*WHAT YOU NEED TO DO*: Scan the entries for "équipe". Every line that holds it is to be copied.

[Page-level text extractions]
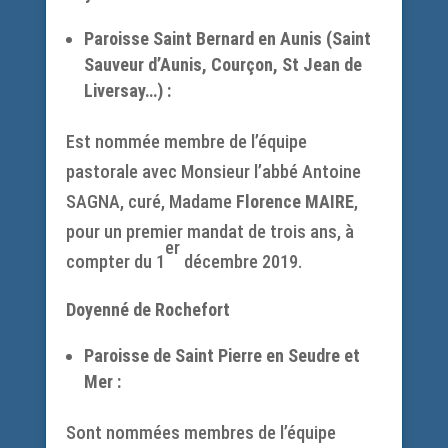
Paroisse Saint Bernard en Aunis (Saint
Sauveur d’Aunis, Courçon, St Jean de
Liversay…) :
Est nommée membre de l’équipe
pastorale avec Monsieur l’abbé Antoine
SAGNA, curé, Madame
Florence MAIRE
,
pour un premier mandat de trois ans, à
er
compter du 1
décembre 2019.
Doyenné de Rochefort
Paroisse de Saint Pierre en Seudre et
Mer :
Sont nommées membres de l’équipe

*EXERCISE RESULT*:
Est nommée membre de l’équipe
Sont nommées membres de l’équipe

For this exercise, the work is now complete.